# Microsoft Office Application Help - Excel Help forum > Excel General >  > [SOLVED] How to return the column letter of cell reference

## arekkusu03

Hi guys,

I was just wondering what formula to use to return the column letter of cell reference eg.

A1 = A
B1 = B
C1 = C

just like how the Row or Column formula shows the number of the row or column cell.

Thank you

----------


## JieJenn

I might be wrong, but I don't think there is a formula for that. You can probably use a formula like =CHAR(COLUMN()+96) to get convert column number to letter.

----------


## arekkusu03

Hi JieJenn, thanks it works

----------


## JieJenn

But why would you put cell reference inside column function though? The other way to do is using VBA.

----------


## vlady

maybe also this one if your extending to AA, AB ......---> to end

=LOWER(SUBSTITUTE(ADDRESS(1,COLUMN(),4),"1",""))   - small letters

or

=SUBSTITUTE(ADDRESS(1,COLUMN(),4),"1","") - caps

----------


## wills79

I realize this thread is four years old, but wanted to post in case someone else came along after I me with the same question.  vlady's suggestion worked best for me since JieJenn's formula only works up to column Z.

----------


## Nat55

Thank you both, Vlady and Wills79, great solution, saved me hours!

----------


## gothic chicken

> I might be wrong, but I don't think there is a formula for that. You can probably use a formula like =CHAR(COLUMN()+96) to get convert column number to letter.

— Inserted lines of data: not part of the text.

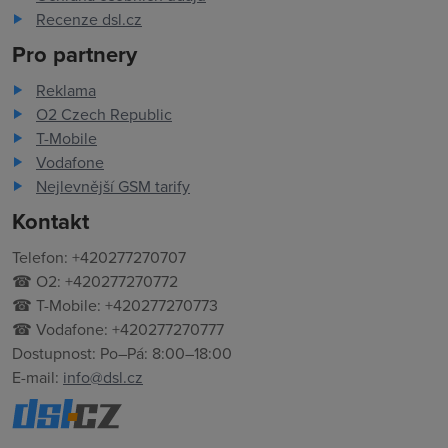
Recenze dsl.cz
Pro partnery
Reklama
O2 Czech Republic
T-Mobile
Vodafone
Nejlevnější GSM tarify
Kontakt
Telefon: +420277270707
☎ O2: +420277270772
☎ T-Mobile: +420277270773
☎ Vodafone: +420277270777
Dostupnost: Po–Pá: 8:00–18:00
E-mail:
info@dsl.cz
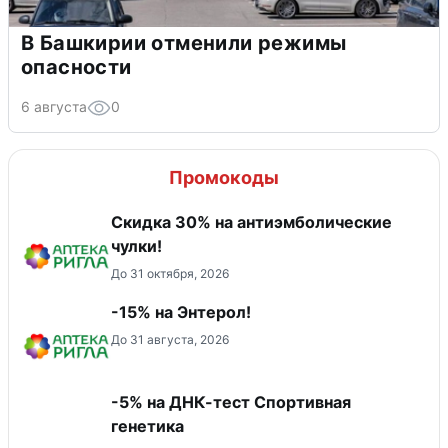
В Башкирии отменили режимы
опасности
6 августа
0
Промокоды
Скидка 30% на антиэмболические
чулки!
До 31 октября, 2026
-15% на Энтерол!
До 31 августа, 2026
-5% на ДНК-тест Спортивная
генетика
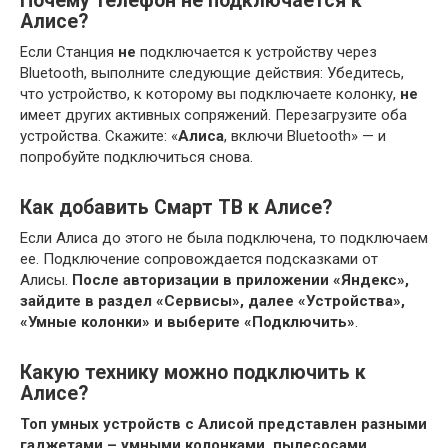
Почему телефон не подключается к
Алисе?
Если Станция
не
подключается к устройству через
Bluetooth, выполните следующие действия: Убедитесь,
что устройство, к которому вы подключаете колонку,
не
имеет других активных сопряжений. Перезагрузите оба
устройства. Скажите: «
Алиса
, включи Bluetooth» — и
попробуйте подключиться снова.
Как добавить Смарт ТВ к Алисе?
Если Алиса до этого не была подключена, то подключаем
ее. Подключение сопровождается подсказками от
Алисы.
После авторизации в приложении «Яндекс»,
зайдите в раздел «Сервисы», далее «Устройства»,
«Умные колонки» и выберите «Подключить»
.
Какую технику можно подключить к
Алисе?
Топ умных устройств с
Алисой
представлен разными
гаджетами – умными колонками, пылесосами,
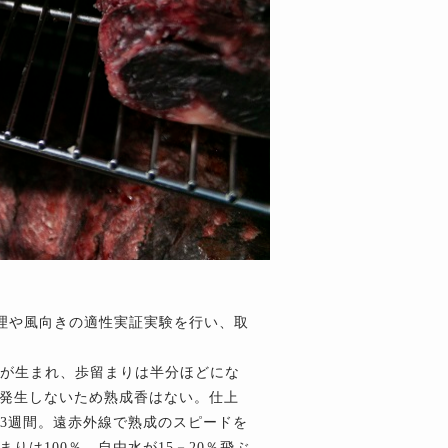
管理や風向きの適性実証実験を行い、取
香が生まれ、歩留まりは半分ほどにな
発生しないため熟成香はない。仕上
3週間。遠赤外線で熟成のスピードを
は100％。自由水が15－20％飛ぶ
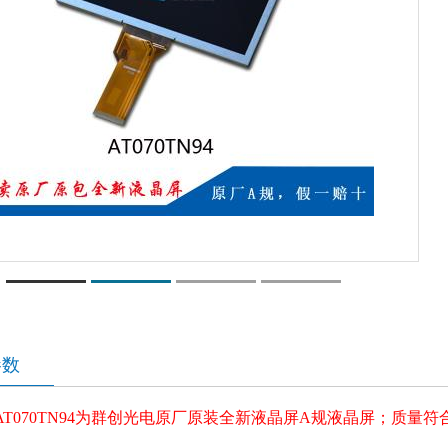
参数
AT070TN94为群创光电原厂原装全新液晶屏A规液晶屏；质量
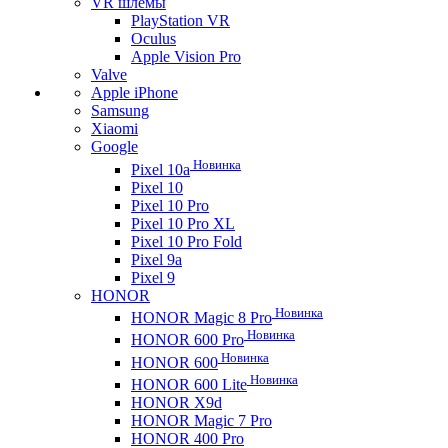
VR шлемы
PlayStation VR
Oculus
Apple Vision Pro
Valve
Apple iPhone
Samsung
Xiaomi
Google
Новинка
Pixel 10a
Pixel 10
Pixel 10 Pro
Pixel 10 Pro XL
Pixel 10 Pro Fold
Pixel 9a
Pixel 9
HONOR
Новинка
HONOR Magic 8 Pro
Новинка
HONOR 600 Pro
Новинка
HONOR 600
Новинка
HONOR 600 Lite
HONOR X9d
HONOR Magic 7 Pro
HONOR 400 Pro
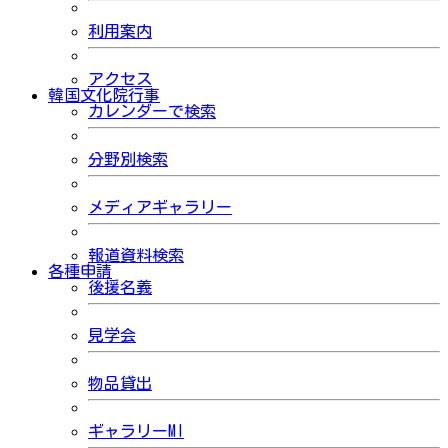
利用案内
アクセス
韓国文化院行事
カレンダーで検索
分野別検索
メディアギャラリー
報道資料検索
各種申請
後援名義
見学会
物品貸出
ギャラリーMI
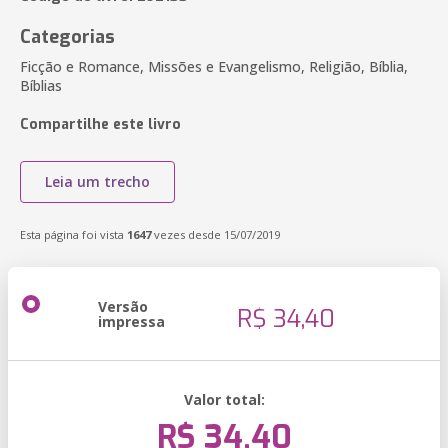
Categorias
Ficção e Romance, Missões e Evangelismo, Religião, Bíblia,
Bíblias
Compartilhe este livro
Leia um trecho
Esta página foi vista
1647
vezes desde 15/07/2019
Versão
R$ 34,40
impressa
Valor total:
R$ 34,40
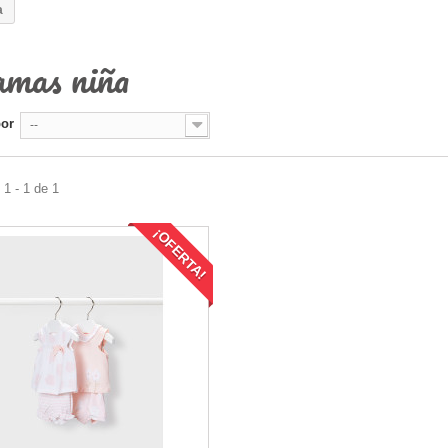
a
jamas niña
por
--
1 - 1 de 1
¡OFERTA!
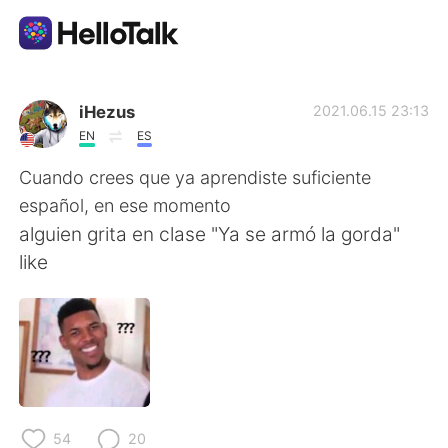
Приложение для Языкового Обмена
iHezus
2021.06.15 23:13
EN
ES
AI Grammar Checker
Cuando crees que ya aprendiste suficiente
español, en ese momento
Русский
alguien grita en clase "Ya se armó la gorda"
like
English
简体中文
繁體中文
Español
العربية
Français
54
20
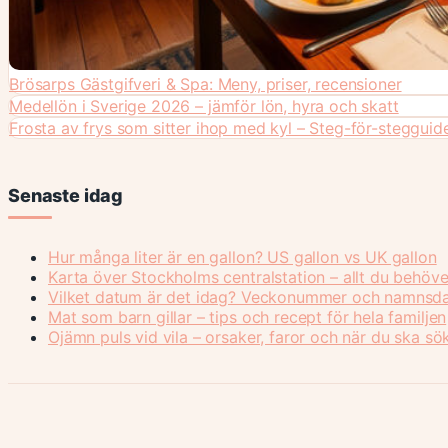
Brösarps Gästgifveri & Spa: Meny, priser, recensioner
Medellön i Sverige 2026 – jämför lön, hyra och skatt
Frosta av frys som sitter ihop med kyl – Steg-för-stegguide
Senaste idag
Hur många liter är en gallon? US gallon vs UK gallon
Karta över Stockholms centralstation – allt du behöve
Vilket datum är det idag? Veckonummer och namnsd
Mat som barn gillar – tips och recept för hela familjen
Ojämn puls vid vila – orsaker, faror och när du ska sö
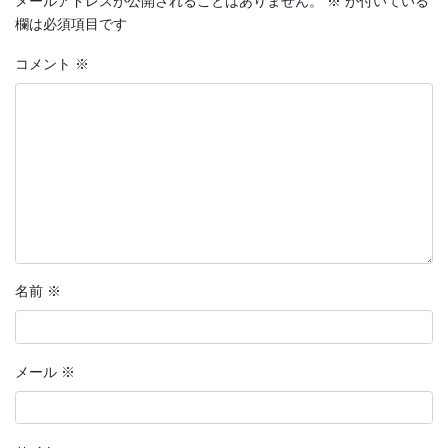
メールアドレスが公開されることはありません。
※
が付いている
欄は必須項目です
コメント
※
名前
※
メール
※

A perfect, simple answer to what I needed! [_="Last TtC column: "&CHAR(MAX(A2:A10000)+65)_]

However, the OP mentioned getting the letter of a _cell reference_, so reversing that as =CHAR(CODE(a1)) will give that result (up to "Z"  :Smilie:  )

Like this:
...A...B
1 M1	M
2 A1	A
3 C7	C

----------


## SpreckR

Vladimir, thanks very much. This was helpful for me. I needed to column letters for documenting a very large spreadsheet

----------